Em entrevista à agência Reuters, uma autoridade iraniana de alto escalão afirmou que o país não vai reabrir Ormuz em troca de "promessas vazias" e ameaçou fechar também a via marítima de Bab el-Mandeb, "se a situação sair do controle". Esta é a única alternativa marítima ao fechamento de Ormuz, conectando o Oceano Índico ao Mar Vermelho.
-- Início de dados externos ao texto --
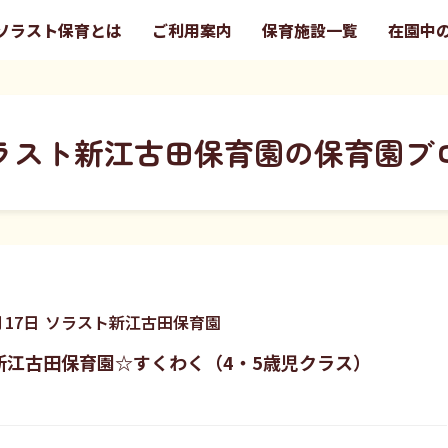
ソラスト保育とは
ご利用案内
保育施設一覧
在園中
ラスト新江古田保育園の保育園ブ
月
17
日
ソラスト新江古田保育園
新江古田保育園☆すくわく（4・5歳児クラス）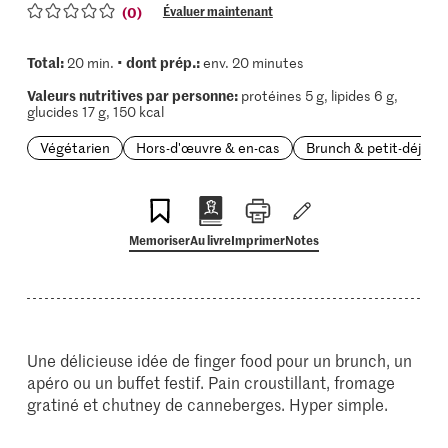
(0)
Évaluer maintenant
Total:
dont prép.:
20 min. •
env. 20 minutes
Valeurs nutritives par personne:
protéines 5 g, lipides 6 g,
glucides 17 g, 150 kcal
Végétarien
Hors-d'œuvre & en-cas
Brunch & petit-déjeun
Memoriser
Au livre
Imprimer
Notes
Une délicieuse idée de finger food pour un brunch, un
apéro ou un buffet festif. Pain croustillant, fromage
gratiné et chutney de canneberges. Hyper simple.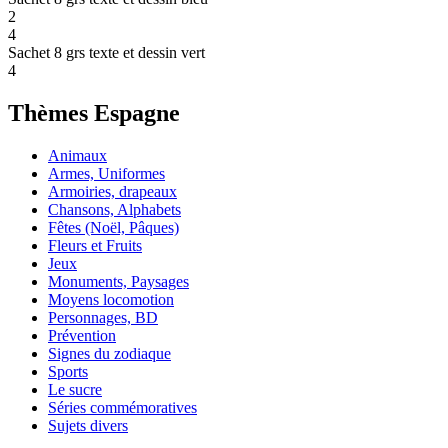
2
4
Sachet 8 grs texte et dessin vert
4
Thèmes Espagne
Animaux
Armes, Uniformes
Armoiries, drapeaux
Chansons, Alphabets
Fêtes (Noël, Pâques)
Fleurs et Fruits
Jeux
Monuments, Paysages
Moyens locomotion
Personnages, BD
Prévention
Signes du zodiaque
Sports
Le sucre
Séries commémoratives
Sujets divers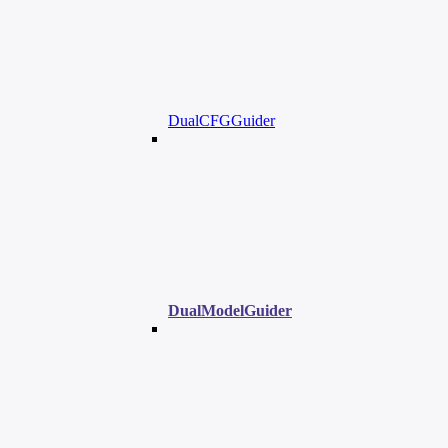
DualCFGGuider
DualModelGuider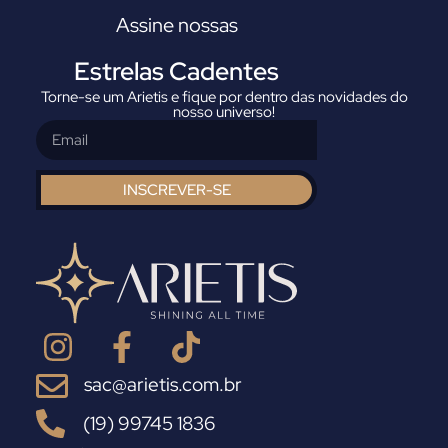
Assine nossas
Estrelas Cadentes
Torne-se um Arietis e fique por dentro das novidades do
nosso universo!
INSCREVER-SE
sac@arietis.com.br
(19) 99745 1836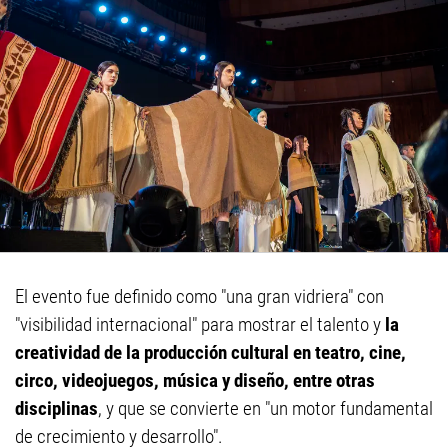
El evento fue definido como "una gran vidriera" con
"visibilidad internacional" para mostrar el talento y
la
creatividad de la producción cultural en teatro, cine,
circo, videojuegos, música y diseño, entre otras
disciplinas
, y que se convierte en "un motor fundamental
de crecimiento y desarrollo".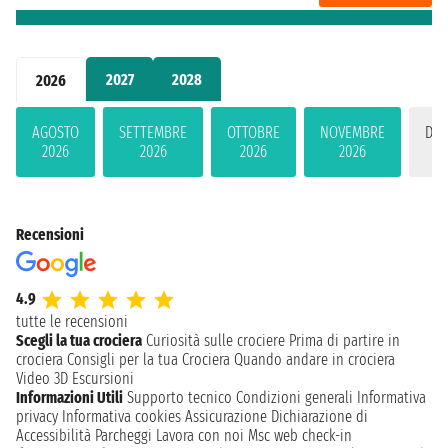
2027
2028
2026
AGOSTO
SETTEMBRE
OTTOBRE
NOVEMBRE
DIC
2026
2026
2026
2026
2
Recensioni
4.9
tutte le recensioni
Scegli la tua crociera
Curiosità sulle crociere
Prima di partire in
crociera
Consigli per la tua Crociera
Quando andare in crociera
Video 3D
Escursioni
Informazioni Utili
Supporto tecnico
Condizioni generali
Informativa
privacy
Informativa cookies
Assicurazione
Dichiarazione di
Accessibilità
Parcheggi
Lavora con noi
Msc web check-in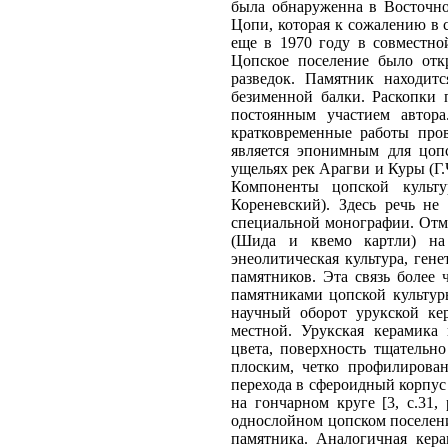
была обнаруженна в Восточно
Цопи, которая к сожалению в с
еще в 1970 году в совместно
Цопское поселение было отк
разведок. Памятник находит
безименной балки. Раскопки 
постоянным участием автора
кратковременные работы про
является эпонимным для цоп
ущельях рек Арагви и Куры (Г.
Компоненты цопской культу
Кореневский). Здесь речь не
специальной монографии. Отмет
(Шида и квемо картли) на 
энеолитическая культура, ген
памятников. Эта связь более 
памятниками цопской культур
научный оборот урукской ке
местной. Урукская керамика
цвета, поверхность тщательно
плоским, четко профилирова
перехода в сфероидный корпус 
на гончарном круге [3, с.31,
однослойном цопском поселен
памятника. Аналогичная кер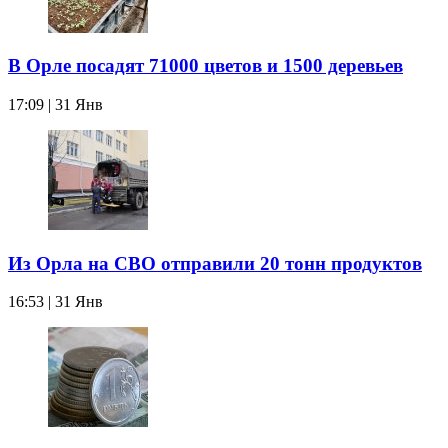
В Орле посадят 71000 цветов и 1500 деревьев
17:09 | 31 Янв
Из Орла на СВО отправили 20 тонн продуктов
16:53 | 31 Янв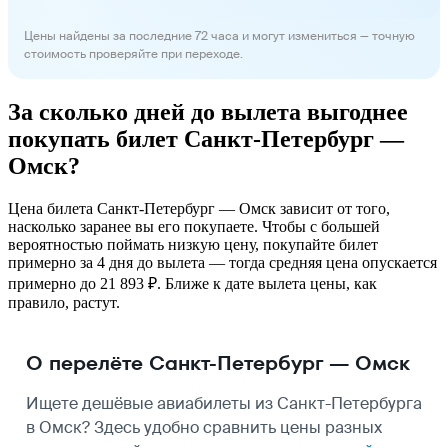
Цены найдены за последние 72 часа и могут измениться — точную
стоимость проверяйте при переходе.
За сколько дней до вылета выгоднее
покупать билет Санкт-Петербург —
Омск?
Цена билета Санкт-Петербург — Омск зависит от того,
насколько заранее вы его покупаете. Чтобы с большей
вероятностью поймать низкую цену, покупайте билет
примерно за 4 дня до вылета — тогда средняя цена опускается
примерно до 21 893 ₽. Ближе к дате вылета цены, как
правило, растут.
О перелёте Санкт-Петербург — Омск
Ищете дешёвые авиабилеты из Санкт-Петербурга
в Омск? Здесь удобно сравнить цены разных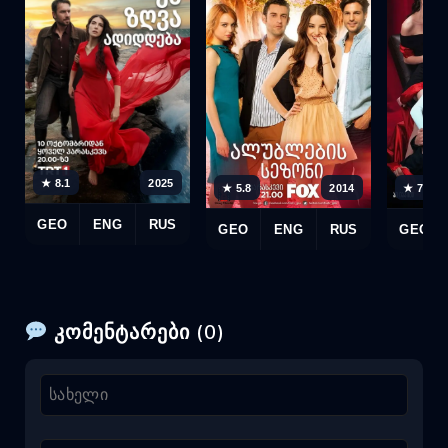
★ 8.1
2025
★ 5.8
2014
★ 7.2
GEO
ENG
RUS
GEO
ENG
RUS
GEO
კომენტარები (0)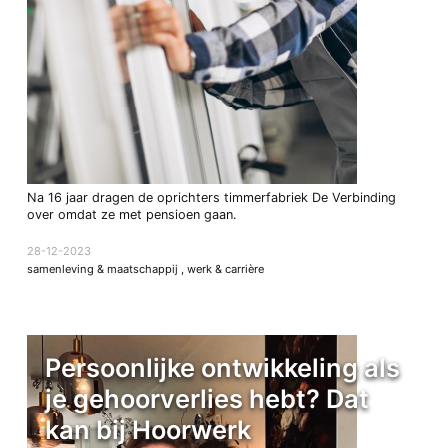
Na 16 jaar dragen de oprichters timmerfabriek De Verbinding
over omdat ze met pensioen gaan.
28-12-2023
samenleving & maatschappij
,
werk & carrière
Persoonlijke ontwikkeling als
je gehoorverlies hebt? Dat
kan bij Hoorwerk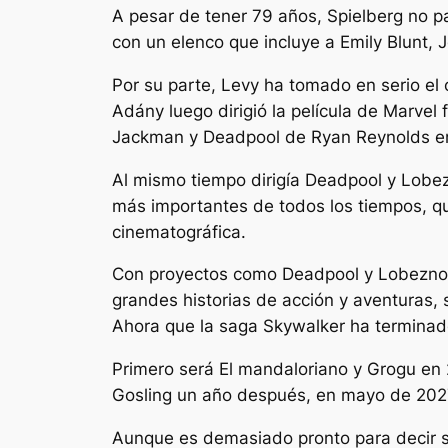
A pesar de tener 79 años, Spielberg no p
con un elenco que incluye a Emily Blunt, 
Por su parte, Levy ha tomado en serio el 
Adán
y luego dirigió la película de Marvel 
Jackman y Deadpool de Ryan Reynolds e
Al mismo tiempo dirigía
Deadpool y Lobe
más importantes de todos los tiempos, qu
cinematográfica.
Con proyectos como
Deadpool y Lobezno
grandes historias de acción y aventuras, 
Ahora que la saga Skywalker ha terminado
Primero será
El mandaloriano y Grogu
en 2
Gosling un año después, en mayo de 202
Aunque es demasiado pronto para decir 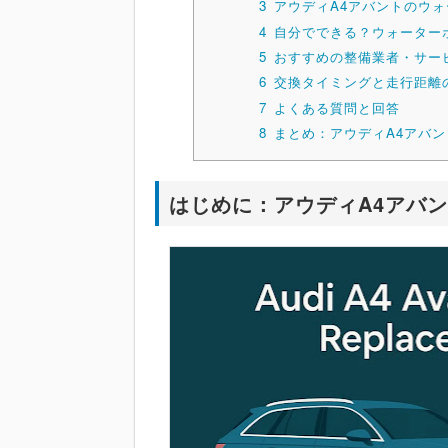
3
アウディA4アバントのウ
4
自分でできる？ウォーターポ
5
おすすめの整備業者・サー
6
交換タイミングと走行距離
7
よくある質問と回答
8
まとめ：アウディA4アバ
はじめに：アウディA4アバ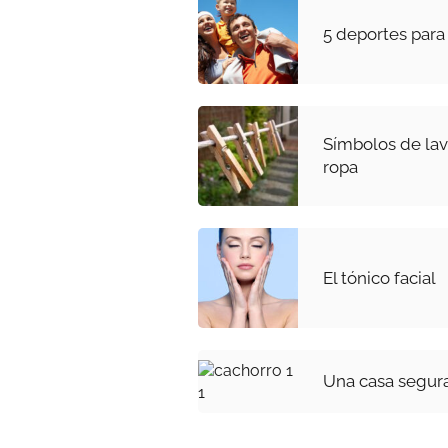
5 deportes para 
Símbolos de lav
ropa
El tónico facial
Una casa segura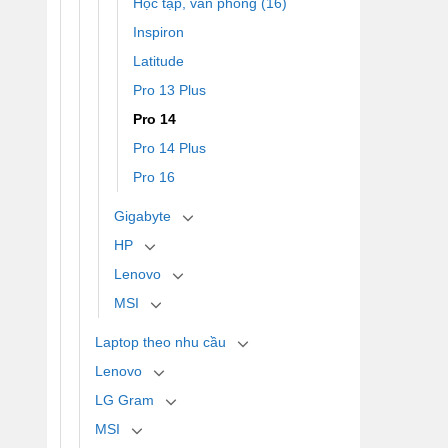
Học tập, văn phòng (16)
Inspiron
Latitude
Pro 13 Plus
Pro 14
Pro 14 Plus
Pro 16
Gigabyte
HP
Lenovo
MSI
Laptop theo nhu cầu
Lenovo
LG Gram
MSI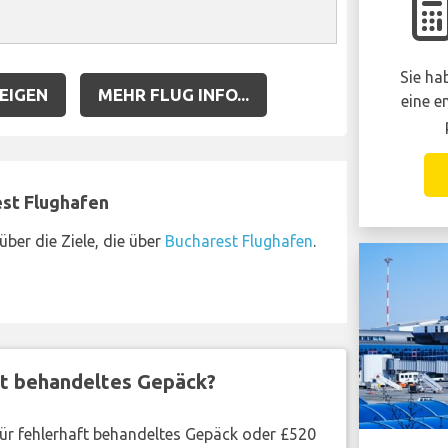
Sie ha
EIGEN
MEHR FLUG INFO...
eine e
est Flughafen
über die Ziele, die über
Bucharest Flughafen
.
ft behandeltes Gepäck?
 für fehlerhaft behandeltes Gepäck oder £520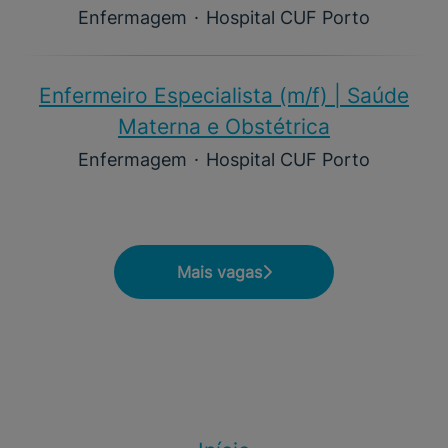
Enfermagem
·
Hospital CUF Porto
Enfermeiro Especialista (m/f)​ | Saúde
Materna e Obstétrica
Enfermagem
·
Hospital CUF Porto
Mais vagas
A autoridade iraniana ameaçou ainda deixar "todo o Oriente Médio no escuro" se os EUA atacarem as usinas de energia do Irã.
Veja, abaixo, o que ocorreu nesta terça:
Antes mesmo do ultimato expirar, os EUA já atacaram a estratégica ilha de Kharg, no Irã, segundo o vice-presidente J.D. Vance. Kharg, que estoca cerca de 90% de todo o petróleo produzido no Irã, foi atacada pela 2ª vez na guerra, mas sua infraestrutura petrolífera foi poupada novamente;
Israel também não esperou o prazo e anunciou ter feito "amplos ataques" ao redor do território iraniano nesta terça, atingindo pontes, trens, aeroportos e edifícios. Entre os alvos estão uma ponte em Qom, uma das maiores cidades do país. Uma petroquímica em Shihaz também foi atingida;
Várias explosões atingiram Teerã, e uma delas matou 9 pessoas, segundo a mídia local. Israel pediu que iranianos não viajem em trens, e ataques a ferrovias já foram registrados;
O Irã revidou. Convocou a população a formar escudos humanos ao redor de usinas e anunciou que a época 'de boa vizinhança' com países do Golfo acabou e que abandonará qualquer contenção em novos ataques.